RFR: 8292675: Add identity transformation for removing redundant AndV/OrV nodes
Bhavana Kilambi
bkilambi at openjdk.org
Thu Sep 8 11:41:54 UTC 2022
On Thu, 8 Sep 2022 08:19:57 GMT, Tobias Hartmann <thartmann at openjdk.org> wrote:
>> Recently we found that the rotate left/right benchmarks with vectorapi
>> emit a redundant "and" instruction on both aarch64 and x86_64 machines
>> which can be done away with. For example - and(and(a, b), b) generates
>> two "and" instructions which can be reduced to a single "and" operation-
>> and(a, b) since "and" (and "or") operations are commutative and
>> idempotent in nature.
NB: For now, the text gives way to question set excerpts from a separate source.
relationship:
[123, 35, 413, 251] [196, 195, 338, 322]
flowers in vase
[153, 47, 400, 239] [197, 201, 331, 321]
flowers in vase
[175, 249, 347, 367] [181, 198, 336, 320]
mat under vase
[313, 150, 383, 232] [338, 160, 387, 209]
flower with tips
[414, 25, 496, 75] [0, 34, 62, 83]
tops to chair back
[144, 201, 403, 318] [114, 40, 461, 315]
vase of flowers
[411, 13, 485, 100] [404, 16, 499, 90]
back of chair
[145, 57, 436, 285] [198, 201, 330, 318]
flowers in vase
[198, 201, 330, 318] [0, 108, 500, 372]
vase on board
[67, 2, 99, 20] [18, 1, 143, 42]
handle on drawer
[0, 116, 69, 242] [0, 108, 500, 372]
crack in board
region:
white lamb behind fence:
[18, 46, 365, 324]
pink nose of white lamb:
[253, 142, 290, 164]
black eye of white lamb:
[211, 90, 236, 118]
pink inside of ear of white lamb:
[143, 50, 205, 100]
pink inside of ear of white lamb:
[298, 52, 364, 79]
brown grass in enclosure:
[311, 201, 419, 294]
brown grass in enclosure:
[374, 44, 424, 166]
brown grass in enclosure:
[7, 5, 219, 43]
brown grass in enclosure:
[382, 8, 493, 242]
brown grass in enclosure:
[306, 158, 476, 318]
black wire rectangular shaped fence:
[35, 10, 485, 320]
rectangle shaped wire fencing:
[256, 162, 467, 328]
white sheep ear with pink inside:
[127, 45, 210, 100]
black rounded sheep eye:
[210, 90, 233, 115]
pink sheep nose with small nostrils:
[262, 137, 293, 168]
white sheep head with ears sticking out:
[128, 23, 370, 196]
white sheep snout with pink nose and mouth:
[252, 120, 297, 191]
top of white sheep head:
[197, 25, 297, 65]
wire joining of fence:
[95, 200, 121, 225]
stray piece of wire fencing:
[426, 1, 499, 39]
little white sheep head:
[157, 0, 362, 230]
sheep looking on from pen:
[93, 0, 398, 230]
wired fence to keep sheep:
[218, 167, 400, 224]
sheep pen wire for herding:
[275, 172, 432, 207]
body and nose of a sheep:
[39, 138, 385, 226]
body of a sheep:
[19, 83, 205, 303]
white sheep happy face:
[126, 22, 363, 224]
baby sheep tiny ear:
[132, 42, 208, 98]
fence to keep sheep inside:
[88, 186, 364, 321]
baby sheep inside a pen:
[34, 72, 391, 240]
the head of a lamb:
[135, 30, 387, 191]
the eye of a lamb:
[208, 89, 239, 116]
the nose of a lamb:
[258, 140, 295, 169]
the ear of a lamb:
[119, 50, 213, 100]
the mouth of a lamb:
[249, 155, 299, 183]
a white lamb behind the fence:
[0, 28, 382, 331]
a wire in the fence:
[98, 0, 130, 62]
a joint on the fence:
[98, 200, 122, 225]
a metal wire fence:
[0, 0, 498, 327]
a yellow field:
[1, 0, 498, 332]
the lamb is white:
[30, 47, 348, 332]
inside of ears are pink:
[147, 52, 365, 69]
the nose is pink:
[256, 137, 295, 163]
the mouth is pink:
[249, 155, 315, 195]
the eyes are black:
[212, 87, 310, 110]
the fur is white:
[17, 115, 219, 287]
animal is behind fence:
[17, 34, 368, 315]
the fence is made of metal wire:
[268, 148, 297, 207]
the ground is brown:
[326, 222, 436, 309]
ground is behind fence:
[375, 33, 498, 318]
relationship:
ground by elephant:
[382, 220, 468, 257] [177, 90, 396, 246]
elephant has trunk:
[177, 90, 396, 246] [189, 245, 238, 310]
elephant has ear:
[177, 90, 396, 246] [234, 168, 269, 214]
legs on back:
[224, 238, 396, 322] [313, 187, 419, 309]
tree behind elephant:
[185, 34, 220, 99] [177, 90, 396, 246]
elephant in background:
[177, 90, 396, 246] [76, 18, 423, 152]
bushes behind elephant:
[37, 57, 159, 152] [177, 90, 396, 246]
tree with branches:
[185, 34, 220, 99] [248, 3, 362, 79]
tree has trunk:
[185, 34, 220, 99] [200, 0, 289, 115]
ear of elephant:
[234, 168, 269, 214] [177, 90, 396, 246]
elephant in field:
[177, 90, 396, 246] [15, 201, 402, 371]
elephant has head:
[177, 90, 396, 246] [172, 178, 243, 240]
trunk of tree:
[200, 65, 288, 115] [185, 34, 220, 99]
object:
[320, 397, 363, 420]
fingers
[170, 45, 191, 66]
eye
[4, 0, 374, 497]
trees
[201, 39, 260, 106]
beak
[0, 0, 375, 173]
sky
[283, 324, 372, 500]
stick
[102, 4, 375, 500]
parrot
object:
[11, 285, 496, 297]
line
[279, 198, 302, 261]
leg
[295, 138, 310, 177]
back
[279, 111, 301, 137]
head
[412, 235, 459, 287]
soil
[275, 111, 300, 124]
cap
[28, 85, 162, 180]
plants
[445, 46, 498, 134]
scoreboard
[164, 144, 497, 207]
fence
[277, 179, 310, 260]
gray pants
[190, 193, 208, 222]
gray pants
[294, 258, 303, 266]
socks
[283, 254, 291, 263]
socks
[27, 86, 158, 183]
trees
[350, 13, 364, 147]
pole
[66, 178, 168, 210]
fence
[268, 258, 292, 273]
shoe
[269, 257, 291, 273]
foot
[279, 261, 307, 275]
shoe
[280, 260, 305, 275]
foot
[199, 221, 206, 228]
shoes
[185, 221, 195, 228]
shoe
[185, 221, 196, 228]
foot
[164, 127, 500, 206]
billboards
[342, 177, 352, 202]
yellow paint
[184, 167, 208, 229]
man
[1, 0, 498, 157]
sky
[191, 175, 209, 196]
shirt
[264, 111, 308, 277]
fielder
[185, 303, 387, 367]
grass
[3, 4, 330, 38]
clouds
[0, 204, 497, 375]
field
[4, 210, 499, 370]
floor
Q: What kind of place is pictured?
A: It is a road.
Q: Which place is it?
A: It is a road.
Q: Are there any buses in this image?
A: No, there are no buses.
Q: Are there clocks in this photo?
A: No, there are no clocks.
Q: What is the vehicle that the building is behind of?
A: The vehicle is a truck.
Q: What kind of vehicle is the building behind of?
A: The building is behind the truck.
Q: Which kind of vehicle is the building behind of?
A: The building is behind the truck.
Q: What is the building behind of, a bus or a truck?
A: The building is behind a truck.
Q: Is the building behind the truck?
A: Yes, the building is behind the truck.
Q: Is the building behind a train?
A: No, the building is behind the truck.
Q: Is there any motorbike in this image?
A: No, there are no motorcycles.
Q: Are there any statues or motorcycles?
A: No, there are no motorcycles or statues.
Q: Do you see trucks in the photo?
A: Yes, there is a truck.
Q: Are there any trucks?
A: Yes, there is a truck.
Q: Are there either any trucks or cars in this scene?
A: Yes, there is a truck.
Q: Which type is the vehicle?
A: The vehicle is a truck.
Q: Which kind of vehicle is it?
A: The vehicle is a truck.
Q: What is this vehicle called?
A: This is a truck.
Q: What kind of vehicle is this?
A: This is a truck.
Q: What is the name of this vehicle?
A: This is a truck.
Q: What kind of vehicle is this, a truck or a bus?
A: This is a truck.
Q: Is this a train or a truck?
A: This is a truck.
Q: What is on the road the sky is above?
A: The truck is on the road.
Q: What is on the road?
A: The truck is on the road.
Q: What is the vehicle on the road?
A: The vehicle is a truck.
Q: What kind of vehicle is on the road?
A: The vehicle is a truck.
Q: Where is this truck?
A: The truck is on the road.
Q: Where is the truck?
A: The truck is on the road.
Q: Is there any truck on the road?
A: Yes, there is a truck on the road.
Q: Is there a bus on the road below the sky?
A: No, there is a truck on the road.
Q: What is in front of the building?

This can help improve performance for all those
>> workloads which have multiple "and"/"or" operations with the same value
>> by reducing them to fewer "and"/"or" operations accordingly.
>>
>> This patch adds the following transformations for vector logical
>> operations - AndV and OrV :
>>
>>
>> (OpV (OpV a b) b) => (OpV a b)
>> (OpV (OpV a b) a) => (OpV a b)
>> (OpV (OpV a b m1) b m1) => (OpV a b m1)
>> (OpV (OpV a b m1) a m1) => (OpV a b m1)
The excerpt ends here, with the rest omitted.